Most of the 1990’s, The Standard & Poors Index posted earning yields of 5% to 6% on average. At the same time, the dividend yields of the S & P were only around 2% or less. Since dividend paying stocks tend to be much less volatile, the gains on the appreciation side would not normally be a significant factor.
At the same time, bond yields taken as a composite, showed only around 5% returns. Better yields were riskier, while safer bonds returned lower yields.
During the same time period, real estate investors were realizing much more attractive returns due to the multiple income streams from real estate investment:
•Rental yield – This is the percentage yield from direct rental income, and can be calculated as either gross or net. Experienced investors prefer to calculate the Net Rental Yield (calculation detailed here), which takes the expenses, taxes and other costs into account, and divides by the property value/cost. It could be a negative cash flow, as it doesn’t take mortgage payments into account. For this reason, many investors prefer to look at Cash-on-Cash rental yields. The example at the link shows a 6.4% example return on cash invested. Though the investor can purchase and manage for a yield on this single component that exceeds average stock or bond dividend yields, it is only one of the ways in which real estate returns on your investment.
•Appreciation – Rental properties normally appreciate in value with inflation. Increased value can mean sale and reinvestment in higher value properties, or provide an equity line of credit to use for other investments. This is the second, and a historically proven value component of real estate investment return.
•Inflation is Rent-Friendly – Rents usually increase with inflation, while mortgage payments on the property remain stable. This increases cash flow, with more rent income without increased expense for holding the property. When inflation is up, it can also mean more renters, as the affordability of homes can be negatively impacted by inflation. More renters increases demand, so rents can escalate.
•Leverage – Using leverage, while being careful to buy properties with good rental yields, provides greater returns. Using $100,000 to purchase three properties with down payments, instead of one for $100,000 cash, can greatly increase returns.
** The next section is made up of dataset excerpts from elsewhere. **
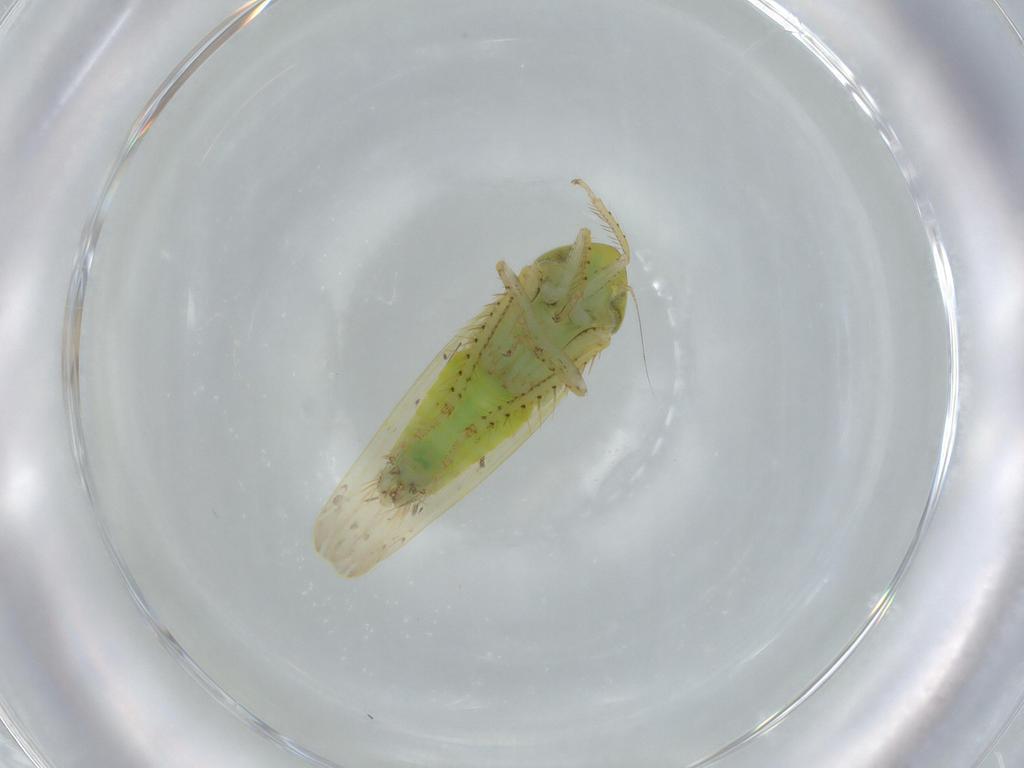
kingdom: Animalia
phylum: Arthropoda
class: Insecta
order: Hemiptera
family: Cicadellidae
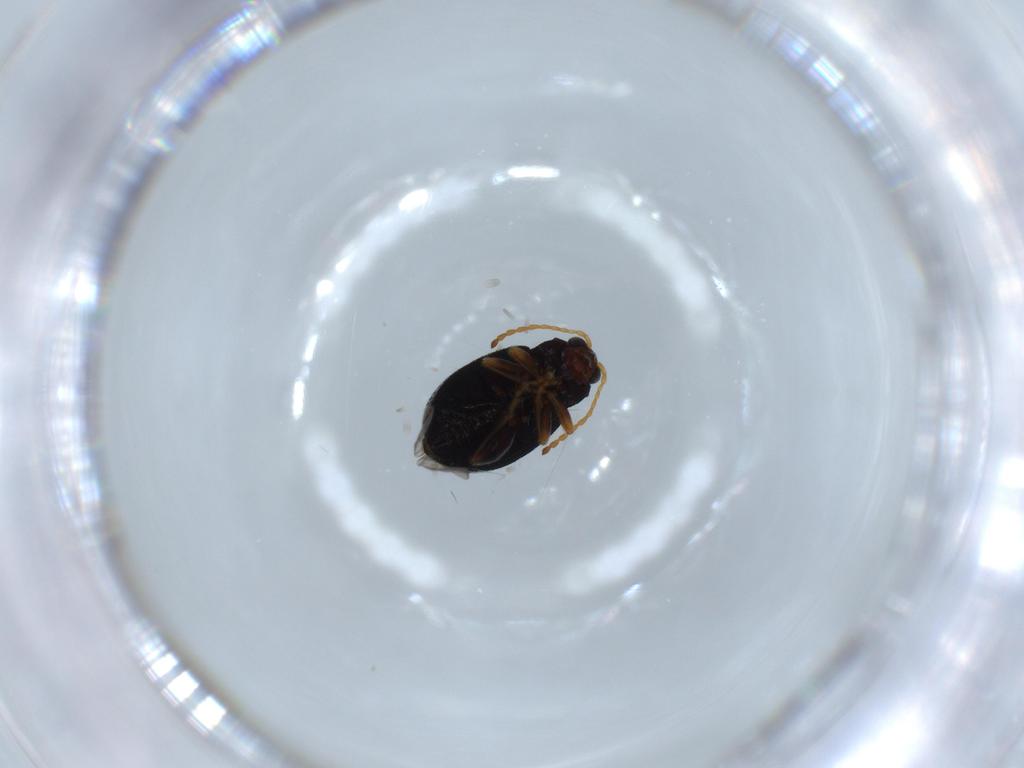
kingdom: Animalia
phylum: Arthropoda
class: Insecta
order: Coleoptera
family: Chrysomelidae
Of course, all leverage involves risk, so the successful investor must understand how leverage impacts their real estate investments.
•Paying down the loan – Amortization, or paying down the loan, frees up more investment resources to increase leverage. Some investors use increased equity in one property to free up funds to invest in others.
•Property improvement for equity – Many investors intentionally purchase properties at a value because they lack some feature or could use some improvements in condition or amenities. They have calculated that the value of the improvements will exceed the cost, resulting in an immediate increase in equity. Get more information on ARV, or After Repair Value.
While stocks and bonds are inflation-sensitive, and they typically involve only value appreciation potential and low or non-existent dividend/interest returns, we see here that real estate provides multi-faceted investment returns.